The judgment of the Board is affirmed.

HANEY, Circuit Judge (dissenting).

The statute authorizes a deduction of the amount of bequests to political divisions and subdivisions for public purposes and of bequests to religious, charitable, scientific and other specified purposes. The applicable regulations provide that if the "trustee is empowered to divert the property or fund, in whole or in part, to a use or purpose which would have rendered it, to the extent that it is subject to such power, not deductible had it been directly so bequeathed, devised, or given by the decedent, deduction will be limited to that portion, if any, of the property or fund which is exempt from an exercise of such power". Under the terms of the trust the trustee was directed to pay the sister "in case she should, by reason of accident, illness, or other unusual circumstances so require, such additional sum or sums as in the judgment of said trustee may be necessary and reasonable under the existing conditions."

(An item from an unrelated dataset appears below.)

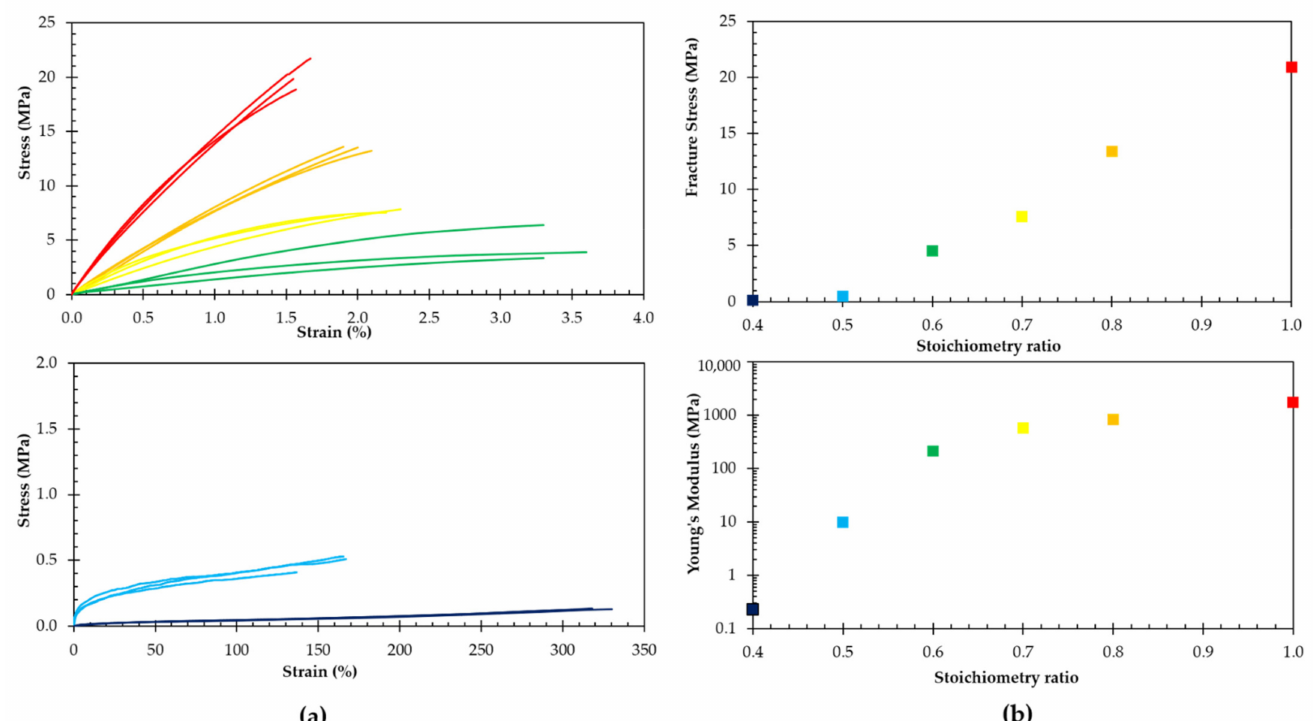
Figure 4. ( a ) The stress–strain curves of DPBM-F400 ( r = 1) red, ( r = 0.8) orange, ( r = 0.7) yellow, ( r = 0.6) green ( top ), and ( r = 0.5) light blue, ( r = 0.4) dark blue ( below ) in tension mode at a 1% min − 1 strain rate; ( b ) fracture stress ( top ) and Young’s Modulus ( below ) as a function of stoichiometric ratio r of synthesized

It is obvious that the trustee is empowered to divert the property to or for the use of the sister, and if the regulation is applied the deduction claimed is not permissible. It is not contended that the regulation is void. Art. 50, Reg. 63 (1922 Ed.) promulgated under the Revenue Act of 1921, Art. 47, Reg. 68 (1924 Ed.) promulgated under the Revenue Act of 1924, Art. 47, Reg. 70 (1926 Ed.) promulgated under the Revenue Act of 1926, Art. 47, Reg. 80 (1934) promulgated under the Revenue Act of 1926 as amended and supplemented by the Revenue Acts of 1928, 1932 and 1934, all contain the identical provision quoted above. Section 403(a) (3) of the Revenue Act of 1921, 42 Stat. 279, § 303(a) (3) of the Revenue Act of 1924, 26 U.S.C.A. Int.Rev.Acts, page 68, and § 303 (a) (3) of the Revenue Act of 1926, 26 U. S.C.A. Int.Rev.Acts, page 232, all contain a provision practically identical to the one in question. In addition, §§ 401-404 of the Revenue Act of 1928, 26 U.S.C.A. Int.Rev. Acts, page 438, 439; §§ 401-403 of the Revenue Act of 1932; 26 U.S.C.A. Int. Rev.Acts, pages 573-579; §§ 401-406 of the Revenue Act of 1934, 26 U.S.C.A. Int. Rev.Acts, pages 759-765; and §§ 201-203 of the Revenue Act of 1935, 26 U.S.C.A. Int.Rev.Acts, pages 803-806, all made amendments of the estate tax statutes, but none of them bears on the question here involved.

In view of this long-continued interpretation of that statute by the regulation and the failure of Congress to change it, I think it must be held that the regulation is a part of the statute. Helvering v. J. R. Reynolds Co., 306 U.S. 110, 115, 59 S.Ct. 423, 83 L. Ed. 536; Helvering v. Winmill, 305 U.S. 79, 83, 59 S.Ct. 45, 83 L.Ed. 52. Under the regulation, the existence of the power to pay the sister in whole or in part the entire principal, is sufficient to defeat the deduction, regardless of the probability of exercise of that power.

The decision should be reversed.


1. The value given these bequests was apparently their assumed present worth, computed on the basis of mortality tables.
2. Gammons v. Hassett, 1 Cir., 121 F.2d 229, and Commissioner v. Merchants National Bank of Boston, 1 Cir., 132 F.2d 483.
3. It is stated in respondent's brief and is not denied that Rebecca Mayo died November 3, 1942.